### Instructions to follow
Would you write out the entries below, every one of them, exactly?

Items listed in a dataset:
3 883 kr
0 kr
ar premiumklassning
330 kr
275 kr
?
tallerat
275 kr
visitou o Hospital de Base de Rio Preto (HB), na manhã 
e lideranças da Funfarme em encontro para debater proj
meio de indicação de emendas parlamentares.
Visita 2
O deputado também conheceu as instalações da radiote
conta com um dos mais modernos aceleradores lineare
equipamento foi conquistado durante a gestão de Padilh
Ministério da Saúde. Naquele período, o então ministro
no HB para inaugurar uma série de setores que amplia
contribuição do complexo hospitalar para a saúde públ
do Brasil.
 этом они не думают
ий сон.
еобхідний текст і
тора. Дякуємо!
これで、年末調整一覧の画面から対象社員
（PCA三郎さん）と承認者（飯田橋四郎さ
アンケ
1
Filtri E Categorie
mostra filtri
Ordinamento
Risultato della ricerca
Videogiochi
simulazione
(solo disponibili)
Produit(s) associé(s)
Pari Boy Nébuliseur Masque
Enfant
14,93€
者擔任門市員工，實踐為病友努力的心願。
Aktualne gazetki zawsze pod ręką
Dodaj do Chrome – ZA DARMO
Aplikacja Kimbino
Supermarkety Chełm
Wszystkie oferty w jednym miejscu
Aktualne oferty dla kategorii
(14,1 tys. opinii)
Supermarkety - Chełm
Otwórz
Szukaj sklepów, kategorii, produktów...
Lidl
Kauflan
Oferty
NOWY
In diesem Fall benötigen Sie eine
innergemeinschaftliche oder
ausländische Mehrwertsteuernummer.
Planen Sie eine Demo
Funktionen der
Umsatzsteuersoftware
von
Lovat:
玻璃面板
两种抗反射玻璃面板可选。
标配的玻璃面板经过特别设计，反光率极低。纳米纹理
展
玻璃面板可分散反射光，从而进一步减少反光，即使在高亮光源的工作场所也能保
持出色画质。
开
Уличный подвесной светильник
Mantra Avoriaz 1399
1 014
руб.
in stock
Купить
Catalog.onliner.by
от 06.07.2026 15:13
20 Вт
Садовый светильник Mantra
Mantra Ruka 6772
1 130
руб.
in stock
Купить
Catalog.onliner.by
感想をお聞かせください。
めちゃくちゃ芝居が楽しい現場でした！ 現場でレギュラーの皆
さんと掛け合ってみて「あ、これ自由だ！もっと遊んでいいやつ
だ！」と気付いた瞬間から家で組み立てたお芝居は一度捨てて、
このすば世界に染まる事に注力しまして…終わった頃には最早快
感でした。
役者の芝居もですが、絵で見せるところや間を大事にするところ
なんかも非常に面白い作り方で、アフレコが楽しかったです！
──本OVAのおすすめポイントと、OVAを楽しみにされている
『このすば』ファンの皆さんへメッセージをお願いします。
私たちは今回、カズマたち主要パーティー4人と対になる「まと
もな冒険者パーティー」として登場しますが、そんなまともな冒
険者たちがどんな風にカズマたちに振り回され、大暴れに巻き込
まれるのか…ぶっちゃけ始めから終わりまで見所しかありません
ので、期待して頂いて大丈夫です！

### Answer for this exercise
3 883 kr
0 kr
ar premiumklassning
330 kr
275 kr
?
tallerat
275 kr
visitou o Hospital de Base de Rio Preto (HB), na manhã 
e lideranças da Funfarme em encontro para debater proj
meio de indicação de emendas parlamentares.
Visita 2
O deputado também conheceu as instalações da radiote
conta com um dos mais modernos aceleradores lineare
equipamento foi conquistado durante a gestão de Padilh
Ministério da Saúde. Naquele período, o então ministro
no HB para inaugurar uma série de setores que amplia
contribuição do complexo hospitalar para a saúde públ
do Brasil.
 этом они не думают
ий сон.
еобхідний текст і
тора. Дякуємо!
これで、年末調整一覧の画面から対象社員
（PCA三郎さん）と承認者（飯田橋四郎さ
アンケ
1
Filtri E Categorie
mostra filtri
Ordinamento
Risultato della ricerca
Videogiochi
simulazione
(solo disponibili)
Produit(s) associé(s)
Pari Boy Nébuliseur Masque
Enfant
14,93€
者擔任門市員工，實踐為病友努力的心願。
Aktualne gazetki zawsze pod ręką
Dodaj do Chrome – ZA DARMO
Aplikacja Kimbino
Supermarkety Chełm
Wszystkie oferty w jednym miejscu
Aktualne oferty dla kategorii
(14,1 tys. opinii)
Supermarkety - Chełm
Otwórz
Szukaj sklepów, kategorii, produktów...
Lidl
Kauflan
Oferty
NOWY
In diesem Fall benötigen Sie eine
innergemeinschaftliche oder
ausländische Mehrwertsteuernummer.
Planen Sie eine Demo
Funktionen der
Umsatzsteuersoftware
von
Lovat:
玻璃面板
两种抗反射玻璃面板可选。
标配的玻璃面板经过特别设计，反光率极低。纳米纹理
展
玻璃面板可分散反射光，从而进一步减少反光，即使在高亮光源的工作场所也能保
持出色画质。
开
Уличный подвесной светильник
Mantra Avoriaz 1399
1 014
руб.
in stock
Купить
Catalog.onliner.by
от 06.07.2026 15:13
20 Вт
Садовый светильник Mantra
Mantra Ruka 6772
1 130
руб.
in stock
Купить
Catalog.onliner.by
感想をお聞かせください。
めちゃくちゃ芝居が楽しい現場でした！ 現場でレギュラーの皆
さんと掛け合ってみて「あ、これ自由だ！もっと遊んでいいやつ
だ！」と気付いた瞬間から家で組み立てたお芝居は一度捨てて、
このすば世界に染まる事に注力しまして…終わった頃には最早快
感でした。
役者の芝居もですが、絵で見せるところや間を大事にするところ
なんかも非常に面白い作り方で、アフレコが楽しかったです！
──本OVAのおすすめポイントと、OVAを楽しみにされている
『このすば』ファンの皆さんへメッセージをお願いします。
私たちは今回、カズマたち主要パーティー4人と対になる「まと
もな冒険者パーティー」として登場しますが、そんなまともな冒
険者たちがどんな風にカズマたちに振り回され、大暴れに巻き込
まれるのか…ぶっちゃけ始めから終わりまで見所しかありません
ので、期待して頂いて大丈夫です！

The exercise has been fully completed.